Sunday Perspectives

November 7, 2010

The vicissitudes of justice in Nigeria (3)

By Douglass Anele
He must avoid the usual mistakes of Nigerian politicians who feel that they must change immediately all the appointments made, and uproot all the structures created, by their predecessors, thereby wasting valuable resources and time.

We can say definitely that some of the people that worked under Segun Oni (and, perhaps, Oni himself) are good. Indeed, some commentators have suggested that, relatively speaking, the former Ekiti State governor did a good job while in office; more importantly, they further claimed that he did not loot the treasury.

That may or may not be true. However, Fayemi should realise that it is better to consolidate the achievements of Oni than to rashly abrogate everything he inherited just to create the placebo of “action governor”. Unfortunately, few actions already taken by Fayemi, such as dissolution of local government councils, are questionable and may create unnecessary problems for him in future. He should “make haste slowly,” because hasty decisions are usually the ones people regret most.

Again, Fayemi must be careful about sycophants posing as friends and lovers of Ekiti State but who, deep down, are only interested in sharing money stolen from the state.
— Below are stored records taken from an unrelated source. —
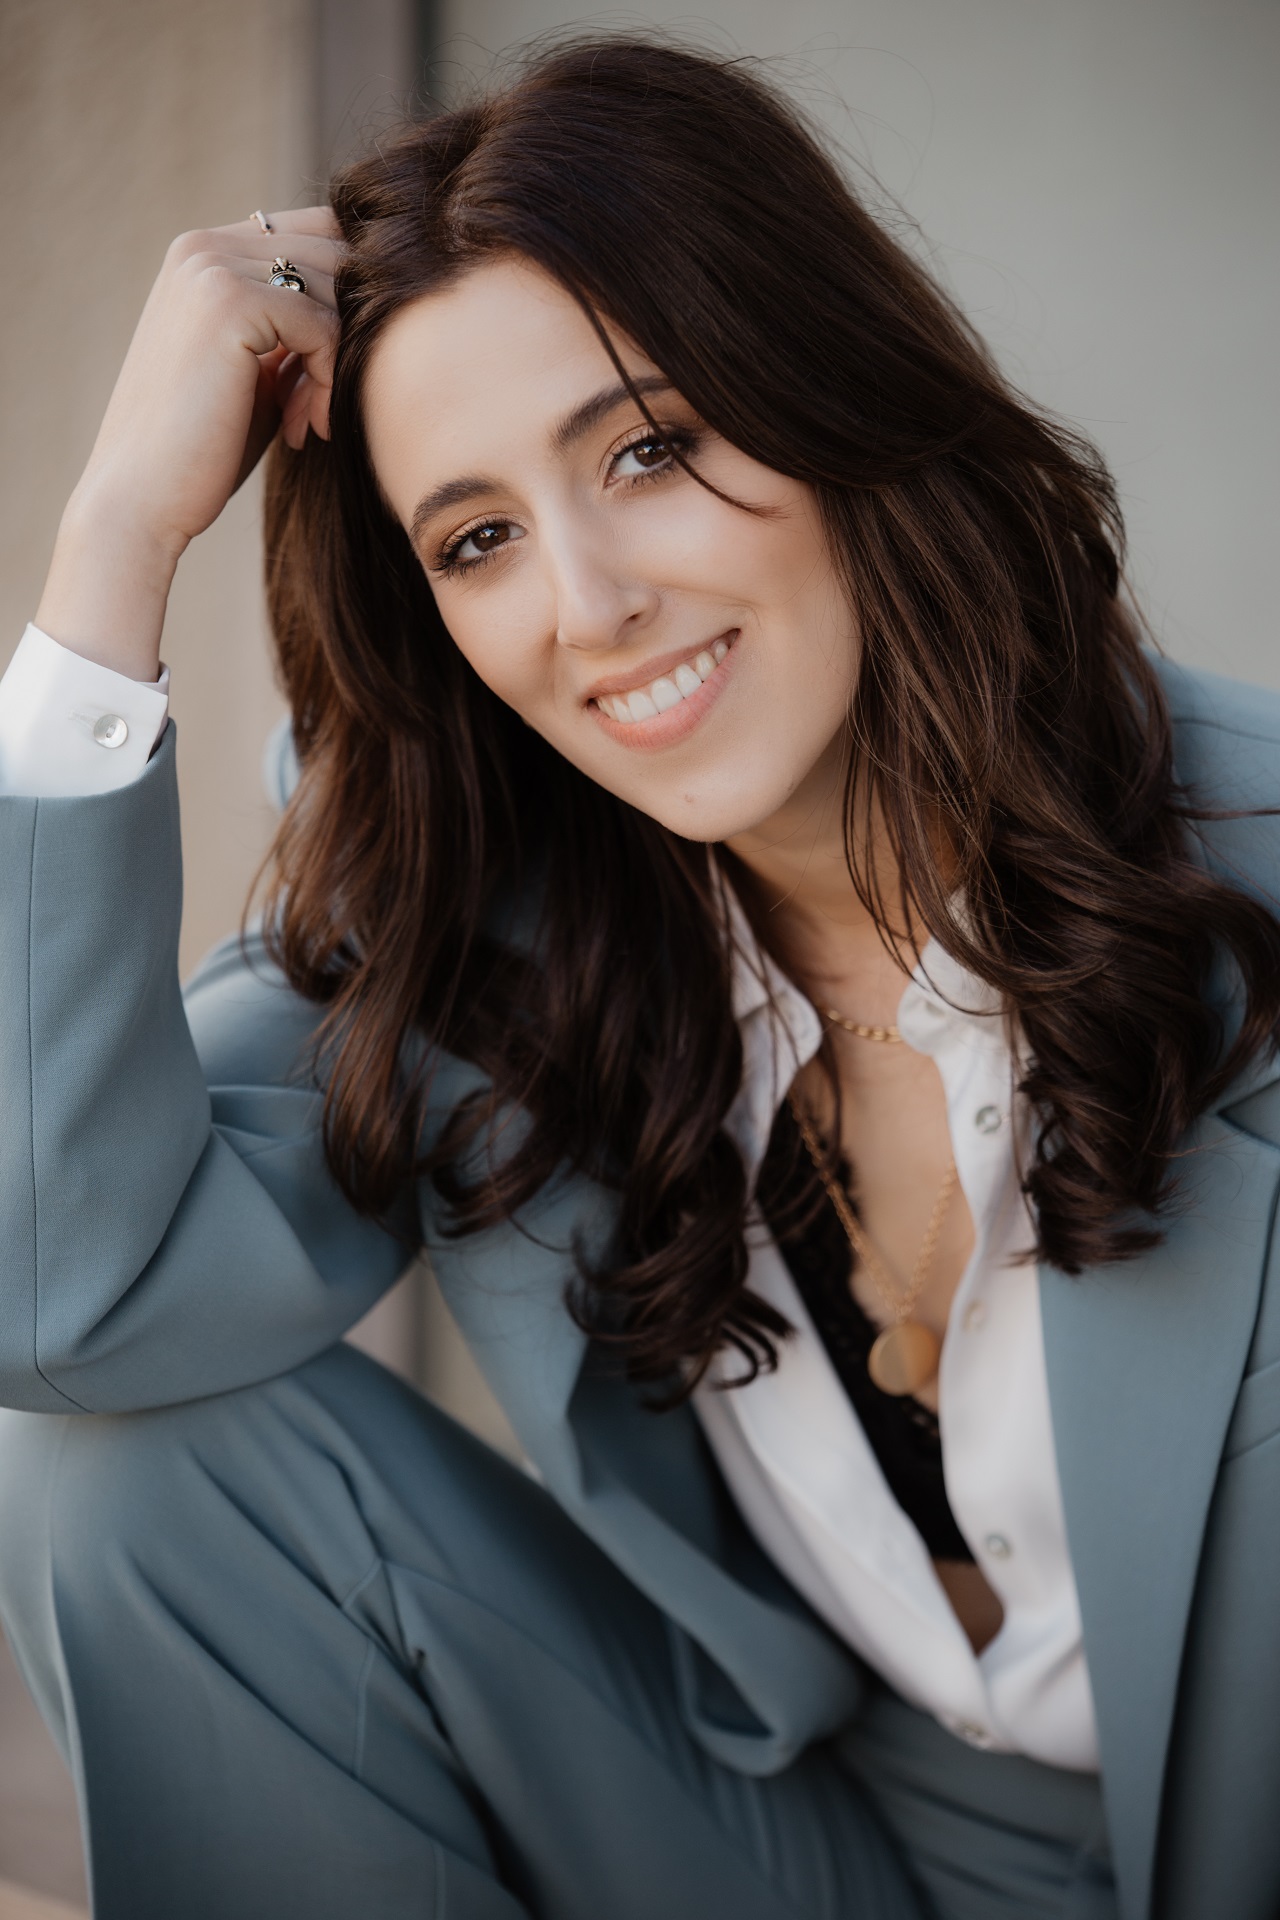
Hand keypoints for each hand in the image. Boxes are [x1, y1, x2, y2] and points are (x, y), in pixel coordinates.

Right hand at [37, 208, 340, 678]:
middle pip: (334, 251)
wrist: (140, 500)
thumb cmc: (203, 449)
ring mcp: (213, 268)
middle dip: (349, 328)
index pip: (317, 231)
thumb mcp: (258, 372)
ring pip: (334, 287)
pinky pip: (325, 324)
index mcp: (205, 254)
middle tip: (322, 407)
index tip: (329, 376)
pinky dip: (330, 381)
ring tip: (311, 420)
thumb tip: (369, 300)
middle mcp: (204, 245)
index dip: (349, 298)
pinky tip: (312, 428)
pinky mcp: (230, 303)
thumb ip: (297, 328)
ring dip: (341, 359)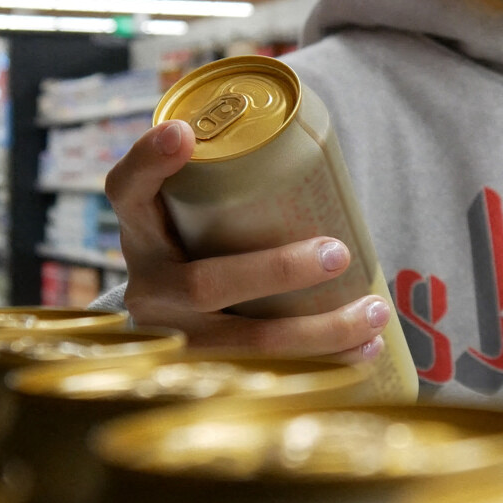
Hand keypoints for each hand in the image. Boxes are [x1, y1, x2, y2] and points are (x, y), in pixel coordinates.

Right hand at [104, 120, 385, 363]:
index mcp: (140, 232)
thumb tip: (306, 126)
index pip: (128, 190)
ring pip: (245, 343)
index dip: (150, 162)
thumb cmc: (200, 245)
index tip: (185, 133)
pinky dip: (325, 366)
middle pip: (204, 283)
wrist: (167, 327)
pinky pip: (268, 377)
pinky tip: (366, 353)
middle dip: (277, 271)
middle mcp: (148, 288)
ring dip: (319, 330)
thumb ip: (232, 174)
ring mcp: (175, 340)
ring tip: (374, 312)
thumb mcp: (193, 210)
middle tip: (337, 252)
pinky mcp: (208, 376)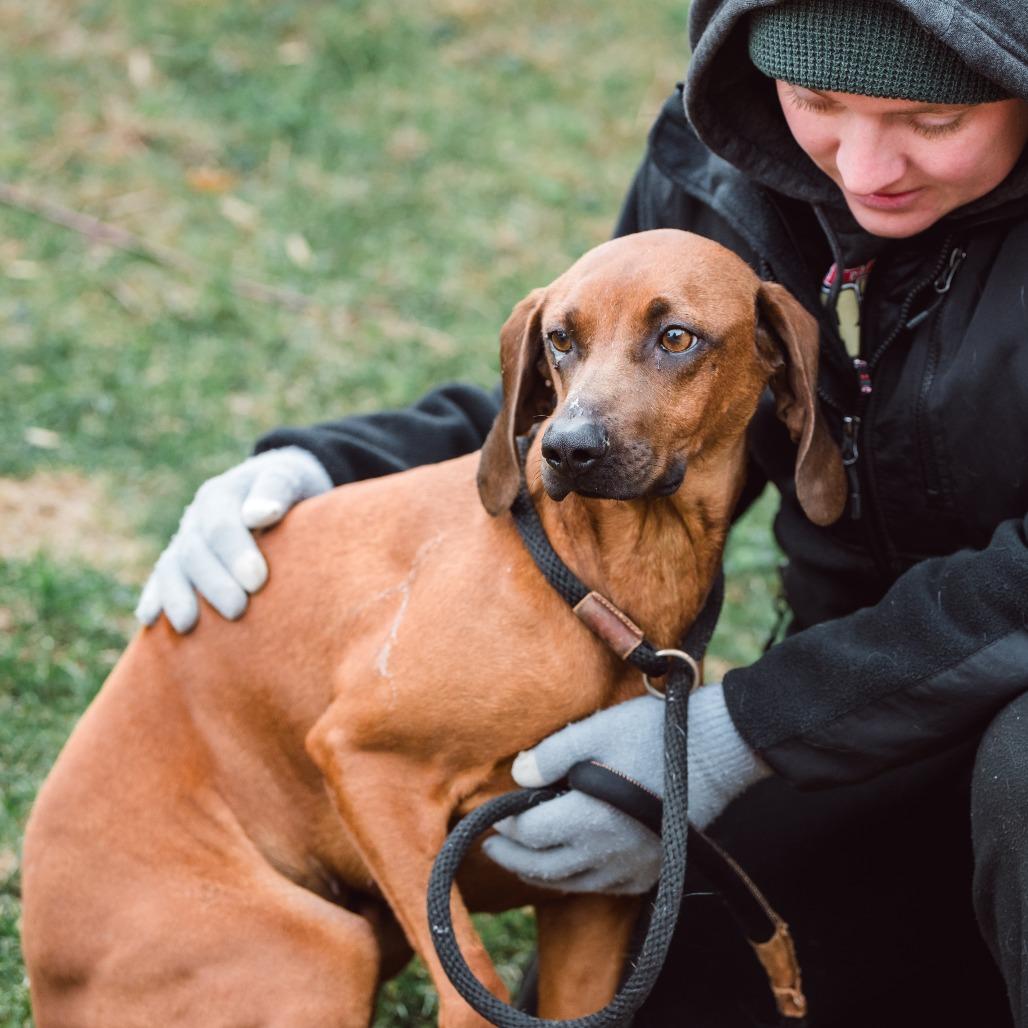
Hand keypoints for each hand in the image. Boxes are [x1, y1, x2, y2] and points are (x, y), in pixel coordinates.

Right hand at [135, 446, 331, 632]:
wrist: (279, 487)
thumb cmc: (292, 487)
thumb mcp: (289, 477)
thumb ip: (276, 489)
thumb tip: (260, 514)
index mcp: (221, 494)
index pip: (221, 525)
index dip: (235, 553)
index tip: (257, 581)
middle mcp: (197, 517)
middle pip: (194, 551)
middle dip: (213, 583)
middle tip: (237, 610)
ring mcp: (185, 539)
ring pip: (171, 567)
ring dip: (177, 596)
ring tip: (187, 625)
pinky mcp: (181, 561)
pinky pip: (161, 578)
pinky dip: (153, 597)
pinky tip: (149, 620)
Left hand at [483, 684, 769, 894]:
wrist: (719, 750)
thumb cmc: (654, 734)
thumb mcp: (596, 731)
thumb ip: (552, 755)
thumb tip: (518, 775)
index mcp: (587, 820)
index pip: (529, 832)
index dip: (504, 825)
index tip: (490, 815)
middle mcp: (606, 854)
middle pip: (543, 868)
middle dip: (512, 859)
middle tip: (490, 848)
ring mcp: (632, 868)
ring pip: (572, 884)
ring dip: (540, 875)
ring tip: (522, 861)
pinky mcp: (653, 870)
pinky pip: (605, 888)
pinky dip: (578, 882)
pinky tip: (572, 869)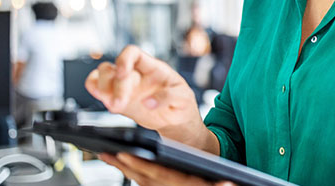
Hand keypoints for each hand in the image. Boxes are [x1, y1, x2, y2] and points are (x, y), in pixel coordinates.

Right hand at [85, 45, 207, 146]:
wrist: (175, 118)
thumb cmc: (180, 102)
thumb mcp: (183, 97)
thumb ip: (168, 97)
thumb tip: (148, 102)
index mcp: (152, 67)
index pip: (132, 52)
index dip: (123, 59)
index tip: (123, 74)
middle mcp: (135, 73)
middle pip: (114, 68)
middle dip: (115, 86)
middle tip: (120, 105)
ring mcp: (125, 85)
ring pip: (102, 75)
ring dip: (103, 89)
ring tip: (114, 106)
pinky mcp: (117, 99)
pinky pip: (97, 86)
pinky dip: (94, 89)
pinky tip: (103, 98)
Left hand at [100, 153, 236, 185]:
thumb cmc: (217, 183)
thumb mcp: (225, 182)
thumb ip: (225, 184)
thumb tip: (229, 183)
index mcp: (183, 185)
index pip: (159, 175)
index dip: (140, 165)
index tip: (124, 155)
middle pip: (143, 178)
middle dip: (123, 165)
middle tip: (105, 153)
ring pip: (140, 180)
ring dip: (123, 168)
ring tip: (106, 155)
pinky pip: (144, 181)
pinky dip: (131, 171)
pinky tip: (123, 163)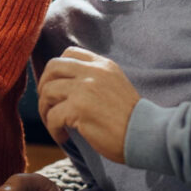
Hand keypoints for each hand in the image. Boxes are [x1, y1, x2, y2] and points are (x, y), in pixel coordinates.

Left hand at [37, 46, 139, 163]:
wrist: (146, 135)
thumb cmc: (130, 117)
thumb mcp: (114, 85)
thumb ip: (93, 78)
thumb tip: (62, 83)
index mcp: (102, 65)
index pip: (68, 53)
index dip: (56, 71)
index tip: (56, 87)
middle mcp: (93, 72)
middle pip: (52, 68)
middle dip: (43, 87)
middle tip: (48, 105)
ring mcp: (85, 89)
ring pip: (48, 92)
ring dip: (45, 110)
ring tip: (55, 124)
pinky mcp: (79, 109)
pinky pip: (52, 116)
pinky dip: (52, 129)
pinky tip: (63, 137)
As we stated earlier, his victory in court is much easier than providing first class leadership for Ekiti people, particularly after the satisfactory performance of his predecessor.

If Fayemi improves upon Oni’s achievements, that would justify his victory and strengthen people’s confidence in his ability to govern. He also will be rewarded when next he vies for any elective position in Ekiti. Having said that, let us beam our searchlight on the judicial decisions emanating from different courts regarding cases of corruption and financial crimes involving some prominent, well-heeled, Nigerians.

The tendency towards judicial parochialism is increasing at a time when the level of corruption and financial rascality by members of the ruling and business elite has reached alarming proportions. For example, former governors accused of elephantine corruption nowadays go to courts domiciled in their states to get one type of injunction or another against their prosecution.

The cases of James Ibori and Peter Odili former governors of Delta and Rivers states respectively, are paradigmatic in this respect. Also, plea bargain is gaining ground as a means of letting big men and influential madams receive extremely outrageous light sentences for corruption.

In this category are the decided cases of Tafa Balogun, former Inspector General of Police, Diepreye Alameyeseigha and Lucky Igbinedion, former helmsmen of Bayelsa and Edo states respectively and Cecilia Ibru, former managing director and chief executive officer of Oceanic Bank. The use of plea bargain in disposing cases is an accepted legal practice worldwide.

Its main advantage is that it avoids the necessity of lengthy, acrimonious and exhaustive trials, more so considering the heavy workload of judges and inadequate infrastructure for smooth and expedited dispensation of justice. Those who opt for plea bargain are mostly the rich and famous with huge financial resources to stretch trials almost indefinitely. But whereas in foreign countries, judges regularly reject the process or ensure that convicts are stripped of almost all they fraudulently accumulated and are handed a reasonable jail term as a deterrent, in Nigeria the reverse is the case.

In other words, some of our judges seem not to appreciate the fact that giving very short jail terms to big men and influential madams in the pretext of plea bargain ultimately undermines the war against corruption and corroborates allegations of graft in the judiciary. Again, as we observed earlier, it creates the impression that there are two sets of laws in Nigeria, namely, one for the rich and famous, the other for ordinary citizens. In fact, people now say that it is better to steal billions so that after giving the government a percentage of the loot one would, after two years imprisonment, go home and enjoy the remainder.

If this kind of thinking becomes widespread (and there are indications that Nigerians are embracing it) then the war against corruption has already been lost.

There is just no way the philosophy of “steal as much as you can and return whatever you must” behind the practice of plea bargain in Nigeria can discourage corruption in high places.

The following questions are for judges who offer very lenient soft landing to prominent plea bargainers: what is the fundamental justification for punishing offenders? Should the severity of punishment meted out to an offender be commensurate with the gravity of offence committed?

Is it morally right and just that people who stole billions of naira belonging to Nigerians or to companies as the case may be (with much wider negative multiplier-effects on the society) are given light jail terms whereas others that stole peanuts are jailed for much longer periods?

Should judges be totally insulated from the moral ecology of the society or insensitive to the feelings of the general public with respect to corruption?  It is evident that the way judges handle electoral and corruption cases will determine the type of society Nigeria will be in future.

Thus, they cannot afford to be part of the ugly morass of indiscipline and corruption because, as the old cliché says, “judiciary is the last hope of the common man.” We appeal to those working in the “temple of justice” to search their hearts and minds and tell themselves the truth. Some judges are corrupt; there is no doubt about that.

Nevertheless, although old habits die hard, it is also true that apart from death there is nothing in human existence that cannot change, or be changed, for the better.  Concluded.